═══ EXERCISE MATERIAL
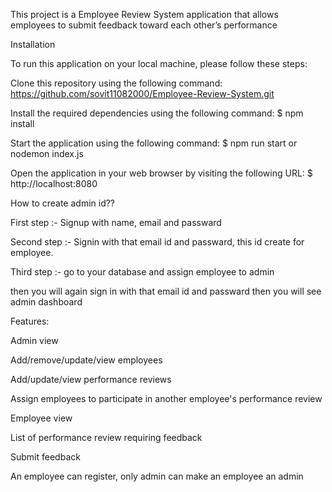 This project is a Employee Review System application that allows employees to submit feedback toward each other’s performance

Installation

To run this application on your local machine, please follow these steps:

Clone this repository using the following command: https://github.com/sovit11082000/Employee-Review-System.git

Install the required dependencies using the following command: $ npm install

Start the application using the following command: $ npm run start or nodemon index.js

Open the application in your web browser by visiting the following URL: $ http://localhost:8080


How to create admin id??

First step :- Signup with name, email and passward

Second step :- Signin with that email id and passward, this id create for employee.

Third step :- go to your database and assign employee to admin

then you will again sign in with that email id and passward then you will see admin dashboard

Features:

Admin view

Add/remove/update/view employees

Add/update/view performance reviews

Assign employees to participate in another employee's performance review

Employee view

List of performance review requiring feedback

Submit feedback

An employee can register, only admin can make an employee an admin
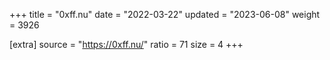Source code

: +++
title = "0xff.nu"
date = "2022-03-22"
updated = "2023-06-08"
weight = 3926

[extra]
source = "https://0xff.nu/"
ratio = 71
size = 4
+++
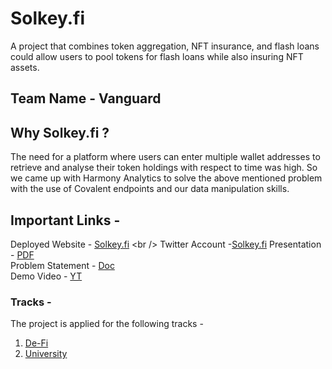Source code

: # Solkey.fi

A project that combines token aggregation, NFT insurance, and flash loans could allow users to pool tokens for flash loans while also insuring NFT assets.

## Team Name - Vanguard

## Why Solkey.fi ?

The need for a platform where users can enter multiple wallet addresses to retrieve and analyse their token holdings with respect to time was high.
So we came up with Harmony Analytics to solve the above mentioned problem with the use of Covalent endpoints and our data manipulation skills.

## Important Links - 

Deployed Website - [Solkey.fi]([https://harmony-analytics.vercel.app/](https://solkey-fi-five.vercel.app/)) <br />
Twitter Account -[Solkey.fi](https://twitter.com/solkey_fi?t=3lZyj-2eOBGrxPRx9n_gTA&s=09)
Presentation - [PDF](https://drive.google.com/file/d/1OUE8dwIUcBq5E9irHI6RDNJclAvQKmH_/view) <br />
Problem Statement - [Doc](https://docs.google.com/document/d/1ORWcsoVBJEGMdgtvd-__Evgh22U0J5uV/view) <br />
Demo Video - [YT](https://www.youtube.com/watch?v=GV47FheKIEI) <br />

### Tracks - 

The project is applied for the following tracks - 

1) [De-Fi](https://github.com/harmony-one/bounties/issues/121) <br />
2) [University](https://encodeclub.notion.site/ecaa23d0d51743e893073a7a1e487dd2?v=caed3d433ba4492dab24f8699304b3a5&p=154edcf9677d47908fa54fbdc78fdb17&pm=s) <br />
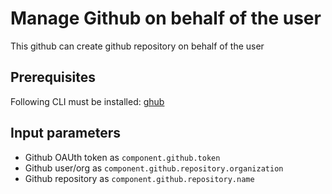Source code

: # Manage Github on behalf of the user

This github can create github repository on behalf of the user

## Prerequisites
Following CLI must be installed:  [ghub](https://github.com/github/hub)

## Input parameters

- Github OAUth token as `component.github.token`
- Github user/org as `component.github.repository.organization`
- Github repository as `component.github.repository.name`

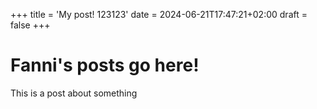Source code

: +++
title = 'My post! 123123'
date = 2024-06-21T17:47:21+02:00
draft = false
+++

# Fanni's posts go here!
This is a post about something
══════
=== TASK REQUIREMENTS ===
Copy out all the items above with every "passward" renamed to "password" and everything else unchanged. Leave the pictures out.

=== OUTPUT OF THE TASK ===
 This project is a Employee Review System application that allows employees to submit feedback toward each other’s performance

Installation

To run this application on your local machine, please follow these steps:

Clone this repository using the following command: https://github.com/sovit11082000/Employee-Review-System.git

Install the required dependencies using the following command: $ npm install

Start the application using the following command: $ npm run start or nodemon index.js

Open the application in your web browser by visiting the following URL: $ http://localhost:8080


How to create admin id??

First step :- Signup with name, email and password

Second step :- Signin with that email id and password, this id create for employee.

Third step :- go to your database and assign employee to admin

then you will again sign in with that email id and password then you will see admin dashboard

Features:

Admin view

Add/remove/update/view employees

Add/update/view performance reviews

Assign employees to participate in another employee's performance review

Employee view

List of performance review requiring feedback

Submit feedback

An employee can register, only admin can make an employee an admin
Source code

: +++
title = "0xff.nu"
date = "2022-03-22"
updated = "2023-06-08"
weight = 3926

[extra]
source = "https://0xff.nu/"
ratio = 71
size = 4
+++
Source code

: # Solkey.fi

A project that combines token aggregation, NFT insurance, and flash loans could allow users to pool tokens for flash loans while also insuring NFT assets.

## Team Name - Vanguard

## Why Solkey.fi ?

The need for a platform where users can enter multiple wallet addresses to retrieve and analyse their token holdings with respect to time was high.
So we came up with Harmony Analytics to solve the above mentioned problem with the use of Covalent endpoints and our data manipulation skills.

## Important Links - 

Deployed Website - [Solkey.fi]([https://harmony-analytics.vercel.app/](https://solkey-fi-five.vercel.app/)) <br />
Twitter Account -[Solkey.fi](https://twitter.com/solkey_fi?t=3lZyj-2eOBGrxPRx9n_gTA&s=09)
Presentation - [PDF](https://drive.google.com/file/d/1OUE8dwIUcBq5E9irHI6RDNJclAvQKmH_/view) <br />
Problem Statement - [Doc](https://docs.google.com/document/d/1ORWcsoVBJEGMdgtvd-__Evgh22U0J5uV/view) <br />
Demo Video - [YT](https://www.youtube.com/watch?v=GV47FheKIEI) <br />

### Tracks - 

The project is applied for the following tracks - 

1) [De-Fi](https://github.com/harmony-one/bounties/issues/121) <br />
2) [University](https://encodeclub.notion.site/ecaa23d0d51743e893073a7a1e487dd2?v=caed3d433ba4492dab24f8699304b3a5&p=154edcf9677d47908fa54fbdc78fdb17&pm=s) <br />
Source code

: # Manage Github on behalf of the user

This github can create github repository on behalf of the user

## Prerequisites
Following CLI must be installed:  [ghub](https://github.com/github/hub)

## Input parameters

- Github OAUth token as `component.github.token`
- Github user/org as `component.github.repository.organization`
- Github repository as `component.github.repository.name`

Source code

: +++
title = 'My post! 123123'
date = 2024-06-21T17:47:21+02:00
draft = false
+++

# Fanni's posts go here!
This is a post about something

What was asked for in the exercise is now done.